C’est incontestablement un lien de vases communicants, un phénomène « d’éponge » et de miroir également. Mes chevaux savent me lire au moins autant que j’apprends à les lire. A force de travailler dans les clubs je mesure à quel point les chevaux ressemblent à ceux qui s’en occupent ! La notion de bien-être chez ces animaux passe par un ajustement permanent aux contraintes engendrées par l’usage que nous en avons, en toute conscience. La notion de bien-être nous lie autant que l’histoire de la domestication nous a liés jusqu’à nos jours.

Qu’apporte la médiation par l’animal que n’apportent pas d’autres approches ?

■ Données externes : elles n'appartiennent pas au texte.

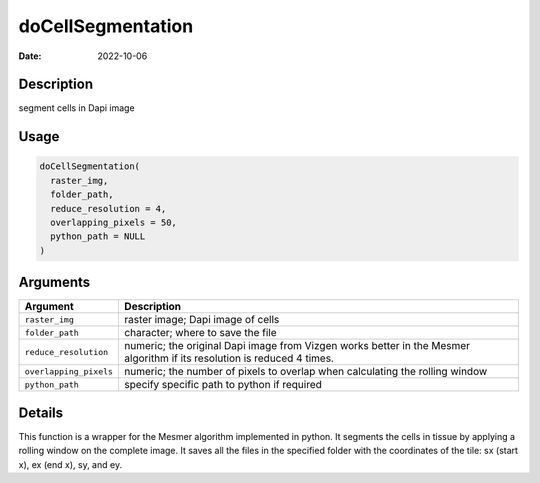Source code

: ==================
doCellSegmentation
==================

:Date: 2022-10-06

Description
===========

segment cells in Dapi image

Usage
=====

.. code:: r

   doCellSegmentation(
     raster_img,
     folder_path,
     reduce_resolution = 4,
     overlapping_pixels = 50,
     python_path = NULL
   )

Arguments
=========

+-------------------------------+--------------------------------------+
| Argument                      | Description                          |
+===============================+======================================+
| ``raster_img``                | raster image; Dapi image of cells    |
+-------------------------------+--------------------------------------+
| ``folder_path``               | character; where to save the file    |
+-------------------------------+--------------------------------------+
| ``reduce_resolution``         | numeric; the original Dapi image     |
|                               | from Vizgen works better in the      |
|                               | Mesmer algorithm if its resolution   |
|                               | is reduced 4 times.                  |
+-------------------------------+--------------------------------------+
| ``overlapping_pixels``        | numeric; the number of pixels to     |
|                               | overlap when calculating the rolling |
|                               | window                               |
+-------------------------------+--------------------------------------+
| ``python_path``               | specify specific path to python if   |
|                               | required                             |
+-------------------------------+--------------------------------------+

Details
=======

This function is a wrapper for the Mesmer algorithm implemented in
python. It segments the cells in tissue by applying a rolling window on
the complete image. It saves all the files in the specified folder with
the coordinates of the tile: sx (start x), ex (end x), sy, and ey.
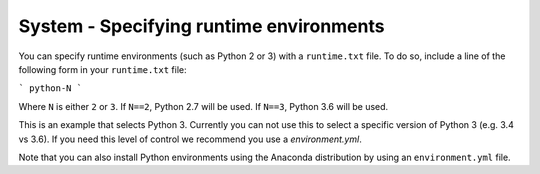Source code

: System - Specifying runtime environments
----------------------------------------

You can specify runtime environments (such as Python 2 or 3) with a
``runtime.txt`` file. To do so, include a line of the following form in
your ``runtime.txt`` file:

```
python-N
```

Where ``N`` is either ``2`` or ``3``. If ``N==2``, Python 2.7 will be used.
If ``N==3``, Python 3.6 will be used.

This is an example that selects Python 3. Currently you can not use
this to select a specific version of Python 3 (e.g. 3.4 vs 3.6). If you
need this level of control we recommend you use a `environment.yml`.

Note that you can also install Python environments using the Anaconda
distribution by using an ``environment.yml`` file.
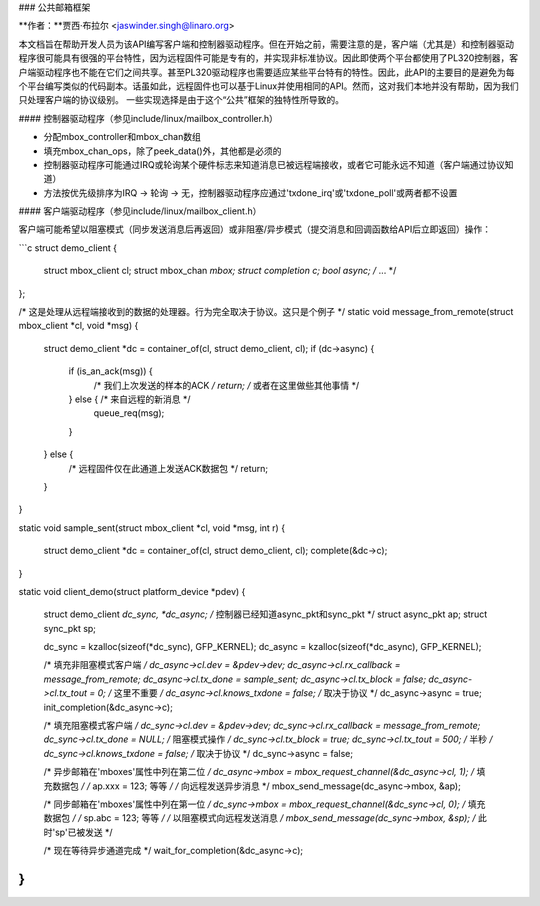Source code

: ### 公共邮箱框架

**作者：**贾西·布拉尔 <jaswinder.singh@linaro.org>

本文档旨在帮助开发人员为该API编写客户端和控制器驱动程序。但在开始之前，需要注意的是，客户端（尤其是）和控制器驱动程序很可能具有很强的平台特性，因为远程固件可能是专有的，并实现非标准协议。因此即使两个平台都使用了PL320控制器，客户端驱动程序也不能在它们之间共享。甚至PL320驱动程序也需要适应某些平台特有的特性。因此，此API的主要目的是避免为每个平台编写类似的代码副本。话虽如此，远程固件也可以基于Linux并使用相同的API。然而，这对我们本地并没有帮助，因为我们只处理客户端的协议级别。
一些实现选择是由于这个“公共”框架的独特性所导致的。

#### 控制器驱动程序（参见include/linux/mailbox_controller.h）

- 分配mbox_controller和mbox_chan数组
- 填充mbox_chan_ops，除了peek_data()外，其他都是必须的
- 控制器驱动程序可能通过IRQ或轮询某个硬件标志来知道消息已被远程端接收，或者它可能永远不知道（客户端通过协议知道）
- 方法按优先级排序为IRQ -> 轮询 -> 无，控制器驱动程序应通过'txdone_irq'或'txdone_poll'或两者都不设置

#### 客户端驱动程序（参见include/linux/mailbox_client.h）

客户端可能希望以阻塞模式（同步发送消息后再返回）或非阻塞/异步模式（提交消息和回调函数给API后立即返回）操作：

```c
struct demo_client {
    struct mbox_client cl;
    struct mbox_chan *mbox;
    struct completion c;
    bool async;
    /* ... */
};

/* 这是处理从远程端接收到的数据的处理器。行为完全取决于协议。这只是个例子 */
static void message_from_remote(struct mbox_client *cl, void *msg)
{
    struct demo_client *dc = container_of(cl, struct demo_client, cl);
    if (dc->async) {
        if (is_an_ack(msg)) {
            /* 我们上次发送的样本的ACK */
            return; /* 或者在这里做些其他事情 */
        } else { /* 来自远程的新消息 */
            queue_req(msg);
        }
    } else {
        /* 远程固件仅在此通道上发送ACK数据包 */
        return;
    }
}

static void sample_sent(struct mbox_client *cl, void *msg, int r)
{
    struct demo_client *dc = container_of(cl, struct demo_client, cl);
    complete(&dc->c);
}

static void client_demo(struct platform_device *pdev)
{
    struct demo_client *dc_sync, *dc_async;
    /* 控制器已经知道async_pkt和sync_pkt */
    struct async_pkt ap;
    struct sync_pkt sp;

    dc_sync = kzalloc(sizeof(*dc_sync), GFP_KERNEL);
    dc_async = kzalloc(sizeof(*dc_async), GFP_KERNEL);

    /* 填充非阻塞模式客户端 */
    dc_async->cl.dev = &pdev->dev;
    dc_async->cl.rx_callback = message_from_remote;
    dc_async->cl.tx_done = sample_sent;
    dc_async->cl.tx_block = false;
    dc_async->cl.tx_tout = 0; /* 这里不重要 */
    dc_async->cl.knows_txdone = false; /* 取决于协议 */
    dc_async->async = true;
    init_completion(&dc_async->c);

    /* 填充阻塞模式客户端 */
    dc_sync->cl.dev = &pdev->dev;
    dc_sync->cl.rx_callback = message_from_remote;
    dc_sync->cl.tx_done = NULL; /* 阻塞模式操作 */
    dc_sync->cl.tx_block = true;
    dc_sync->cl.tx_tout = 500; /* 半秒 */
    dc_sync->cl.knows_txdone = false; /* 取决于协议 */
    dc_sync->async = false;

    /* 异步邮箱在'mboxes'属性中列在第二位 */
    dc_async->mbox = mbox_request_channel(&dc_async->cl, 1);
    /* 填充数据包 */
    /* ap.xxx = 123; 等等 */
    /* 向远程发送异步消息 */
    mbox_send_message(dc_async->mbox, &ap);

    /* 同步邮箱在'mboxes'属性中列在第一位 */
    dc_sync->mbox = mbox_request_channel(&dc_sync->cl, 0);
    /* 填充数据包 */
    /* sp.abc = 123; 等等 */
    /* 以阻塞模式向远程发送消息 */
    mbox_send_message(dc_sync->mbox, &sp);
    /* 此时'sp'已被发送 */

    /* 现在等待异步通道完成 */
    wait_for_completion(&dc_async->c);
}
```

Par rapport à d’autres thérapies de médiation par l’art ou la danse, la médiation par le cheval introduit un tiers vivant qui permet de tisser une relation triangulaire. Le médiateur ne pourra jamais remplacer le cheval ni la relation que celui-ci vit avec le bénéficiaire. Le cheval en médiation représente un peu cette part qui nous échappe.

Les vétérinaires sont également au cœur du lien humain-animal, quelle observation pourriez-vous partager avec les praticiens ?

La notion de vision holistique me semble importante. Notre travail tient en très grande partie à l’observation. Nous développons ce sens aussi loin que possible. On me demande souvent comment on choisit une cavalerie et comment on fait travailler les chevaux partenaires. Personnellement j’aime que ce soit le cheval qui choisisse, pour bénéficier de son caractère propre au cœur de la médiation. Tous les chevaux ne réagissent pas de la même façon à cette pratique, mais il est intéressant de voir comment certains s’y plongent et trouvent des ressources inhabituelles pour s’y investir. La question que je me pose systématiquement devant un nouveau cheval, est « qu’est-ce que ce cheval-ci va pouvoir m’apprendre de ma pratique ? ». Cette pratique, tant au niveau humain qu’au niveau équin, nous oblige à revenir à l’individualité. Il n’est pas un handicap, un symptôme, un syndrome ou une difficulté qui appartienne à un champ théorique déjà dicté ; il y a un humain et un cheval qui ont une manière unique d’exprimer leurs besoins et de venir chercher ce dont ils ont besoin.

La médiation apporte un nouvel angle d’approche des chevaux, dont on ne guette plus le côté athlétique ou utilitaire, mais qui devient le partenaire relationnel entre des humains et leur propre nature. Cela exige de lui d’autres aptitudes, et cela entraîne aussi d’autres faiblesses. Il s’agit donc d’une pratique qui nous amène à une autre vision de l’animal.